### Instructions for the task
Can you extract every line of text from each of the records below and repeat it word for word, keeping the original line order?

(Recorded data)

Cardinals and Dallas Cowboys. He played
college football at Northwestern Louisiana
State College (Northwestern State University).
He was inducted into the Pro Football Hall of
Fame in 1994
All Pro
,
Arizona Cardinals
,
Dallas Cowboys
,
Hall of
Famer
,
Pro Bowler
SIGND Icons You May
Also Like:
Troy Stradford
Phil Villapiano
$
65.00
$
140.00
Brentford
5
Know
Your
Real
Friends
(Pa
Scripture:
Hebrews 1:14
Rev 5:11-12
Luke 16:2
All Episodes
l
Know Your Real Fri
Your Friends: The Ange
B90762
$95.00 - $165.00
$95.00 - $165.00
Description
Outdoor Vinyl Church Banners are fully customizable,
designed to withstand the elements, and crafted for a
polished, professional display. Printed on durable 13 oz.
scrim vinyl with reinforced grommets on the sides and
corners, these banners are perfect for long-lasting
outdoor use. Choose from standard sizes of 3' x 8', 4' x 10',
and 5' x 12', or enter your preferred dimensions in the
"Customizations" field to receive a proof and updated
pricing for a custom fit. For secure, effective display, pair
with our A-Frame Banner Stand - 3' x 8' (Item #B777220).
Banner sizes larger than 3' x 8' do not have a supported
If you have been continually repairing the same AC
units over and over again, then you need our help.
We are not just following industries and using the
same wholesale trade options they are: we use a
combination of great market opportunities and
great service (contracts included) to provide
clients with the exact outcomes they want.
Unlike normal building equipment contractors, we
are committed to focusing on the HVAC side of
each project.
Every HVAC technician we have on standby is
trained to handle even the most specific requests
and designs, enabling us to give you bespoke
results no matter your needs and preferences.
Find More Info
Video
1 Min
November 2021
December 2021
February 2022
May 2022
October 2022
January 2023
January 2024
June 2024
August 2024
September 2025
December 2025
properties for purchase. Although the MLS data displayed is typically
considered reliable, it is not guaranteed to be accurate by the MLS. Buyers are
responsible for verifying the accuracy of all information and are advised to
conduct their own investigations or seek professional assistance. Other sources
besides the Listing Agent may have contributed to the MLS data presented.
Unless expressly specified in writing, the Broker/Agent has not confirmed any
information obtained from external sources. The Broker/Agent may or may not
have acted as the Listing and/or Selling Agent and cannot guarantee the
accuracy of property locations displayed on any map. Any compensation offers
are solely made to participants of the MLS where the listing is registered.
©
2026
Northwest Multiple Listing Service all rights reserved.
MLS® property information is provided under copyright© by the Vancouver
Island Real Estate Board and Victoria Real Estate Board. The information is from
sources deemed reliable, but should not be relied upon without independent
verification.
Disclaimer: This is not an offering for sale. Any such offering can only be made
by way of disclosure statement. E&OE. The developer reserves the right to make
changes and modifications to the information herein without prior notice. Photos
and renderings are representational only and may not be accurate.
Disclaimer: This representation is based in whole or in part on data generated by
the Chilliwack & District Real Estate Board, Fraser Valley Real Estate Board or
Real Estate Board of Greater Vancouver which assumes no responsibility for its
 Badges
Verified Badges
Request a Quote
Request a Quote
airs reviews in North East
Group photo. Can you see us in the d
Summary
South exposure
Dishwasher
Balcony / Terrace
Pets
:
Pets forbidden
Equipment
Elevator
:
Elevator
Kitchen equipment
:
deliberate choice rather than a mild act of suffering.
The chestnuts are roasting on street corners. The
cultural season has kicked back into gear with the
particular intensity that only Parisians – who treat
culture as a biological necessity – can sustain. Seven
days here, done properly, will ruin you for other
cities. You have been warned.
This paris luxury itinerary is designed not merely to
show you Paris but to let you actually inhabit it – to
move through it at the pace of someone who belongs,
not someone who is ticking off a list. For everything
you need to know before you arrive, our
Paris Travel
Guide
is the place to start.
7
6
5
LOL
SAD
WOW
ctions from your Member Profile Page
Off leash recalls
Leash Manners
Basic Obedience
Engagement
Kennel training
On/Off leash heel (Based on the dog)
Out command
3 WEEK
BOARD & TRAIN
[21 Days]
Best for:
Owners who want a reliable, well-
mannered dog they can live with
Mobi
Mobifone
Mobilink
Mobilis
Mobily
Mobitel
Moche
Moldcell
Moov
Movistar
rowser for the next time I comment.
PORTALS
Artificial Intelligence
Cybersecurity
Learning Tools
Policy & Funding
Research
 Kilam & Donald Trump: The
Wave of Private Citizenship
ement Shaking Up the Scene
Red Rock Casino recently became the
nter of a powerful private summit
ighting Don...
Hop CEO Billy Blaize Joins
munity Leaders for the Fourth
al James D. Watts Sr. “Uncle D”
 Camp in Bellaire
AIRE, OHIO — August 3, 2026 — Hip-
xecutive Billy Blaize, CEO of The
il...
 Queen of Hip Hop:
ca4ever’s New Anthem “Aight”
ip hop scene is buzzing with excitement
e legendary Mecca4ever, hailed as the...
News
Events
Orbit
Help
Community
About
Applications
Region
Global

### Solution to this problem
Cardinals and Dallas Cowboys. He played
college football at Northwestern Louisiana
State College (Northwestern State University).
He was inducted into the Pro Football Hall of
Fame in 1994
All Pro
,
Arizona Cardinals
,
Dallas Cowboys
,
Hall of
Famer
,
Pro Bowler
SIGND Icons You May
Also Like:
Troy Stradford
Phil Villapiano
$
65.00
$
140.00
Brentford
5
Know
Your
Real
Friends
(Pa
Scripture:
Hebrews 1:14
Rev 5:11-12
Luke 16:2
All Episodes
l
Know Your Real Fri
Your Friends: The Ange
B90762
$95.00 - $165.00
$95.00 - $165.00
Description
Outdoor Vinyl Church Banners are fully customizable,
designed to withstand the elements, and crafted for a
polished, professional display. Printed on durable 13 oz.
scrim vinyl with reinforced grommets on the sides and
corners, these banners are perfect for long-lasting
outdoor use. Choose from standard sizes of 3' x 8', 4' x 10',
and 5' x 12', or enter your preferred dimensions in the
"Customizations" field to receive a proof and updated
pricing for a custom fit. For secure, effective display, pair
with our A-Frame Banner Stand - 3' x 8' (Item #B777220).
Banner sizes larger than 3' x 8' do not have a supported
If you have been continually repairing the same AC
units over and over again, then you need our help.
We are not just following industries and using the
same wholesale trade options they are: we use a
combination of great market opportunities and
great service (contracts included) to provide
clients with the exact outcomes they want.
Unlike normal building equipment contractors, we
are committed to focusing on the HVAC side of
each project.
Every HVAC technician we have on standby is
trained to handle even the most specific requests
and designs, enabling us to give you bespoke
results no matter your needs and preferences.
Find More Info
Video
1 Min
November 2021
December 2021
February 2022
May 2022
October 2022
January 2023
January 2024
June 2024
August 2024
September 2025
December 2025
properties for purchase. Although the MLS data displayed is typically
considered reliable, it is not guaranteed to be accurate by the MLS. Buyers are
responsible for verifying the accuracy of all information and are advised to
conduct their own investigations or seek professional assistance. Other sources
besides the Listing Agent may have contributed to the MLS data presented.
Unless expressly specified in writing, the Broker/Agent has not confirmed any
information obtained from external sources. The Broker/Agent may or may not
have acted as the Listing and/or Selling Agent and cannot guarantee the
accuracy of property locations displayed on any map. Any compensation offers
are solely made to participants of the MLS where the listing is registered.
©
2026
Northwest Multiple Listing Service all rights reserved.
MLS® property information is provided under copyright© by the Vancouver
Island Real Estate Board and Victoria Real Estate Board. The information is from
sources deemed reliable, but should not be relied upon without independent
verification.
Disclaimer: This is not an offering for sale. Any such offering can only be made
by way of disclosure statement. E&OE. The developer reserves the right to make
changes and modifications to the information herein without prior notice. Photos
and renderings are representational only and may not be accurate.
Disclaimer: This representation is based in whole or in part on data generated by
the Chilliwack & District Real Estate Board, Fraser Valley Real Estate Board or
Real Estate Board of Greater Vancouver which assumes no responsibility for its
 Badges
Verified Badges
Request a Quote
Request a Quote
airs reviews in North East
Group photo. Can you see us in the d
Summary
South exposure
Dishwasher
Balcony / Terrace
Pets
:
Pets forbidden
Equipment
Elevator
:
Elevator
Kitchen equipment
:
deliberate choice rather than a mild act of suffering.
The chestnuts are roasting on street corners. The
cultural season has kicked back into gear with the
particular intensity that only Parisians – who treat
culture as a biological necessity – can sustain. Seven
days here, done properly, will ruin you for other
cities. You have been warned.
This paris luxury itinerary is designed not merely to
show you Paris but to let you actually inhabit it – to
move through it at the pace of someone who belongs,
not someone who is ticking off a list. For everything
you need to know before you arrive, our
Paris Travel
Guide
is the place to start.
7
6
5
LOL
SAD
WOW
ctions from your Member Profile Page
Off leash recalls
Leash Manners
Basic Obedience
Engagement
Kennel training
On/Off leash heel (Based on the dog)
Out command
3 WEEK
BOARD & TRAIN
[21 Days]
Best for:
Owners who want a reliable, well-
mannered dog they can live with
Mobi
Mobifone
Mobilink
Mobilis
Mobily
Mobitel
Moche
Moldcell
Moov
Movistar
rowser for the next time I comment.
PORTALS
Artificial Intelligence
Cybersecurity
Learning Tools
Policy & Funding
Research
 Kilam & Donald Trump: The
Wave of Private Citizenship
ement Shaking Up the Scene
Red Rock Casino recently became the
nter of a powerful private summit
ighting Don...
Hop CEO Billy Blaize Joins
munity Leaders for the Fourth
al James D. Watts Sr. “Uncle D”
 Camp in Bellaire
AIRE, OHIO — August 3, 2026 — Hip-
xecutive Billy Blaize, CEO of The
il...
 Queen of Hip Hop:
ca4ever’s New Anthem “Aight”
ip hop scene is buzzing with excitement
e legendary Mecca4ever, hailed as the...
News
Events
Orbit
Help
Community
About
Applications
Region
Global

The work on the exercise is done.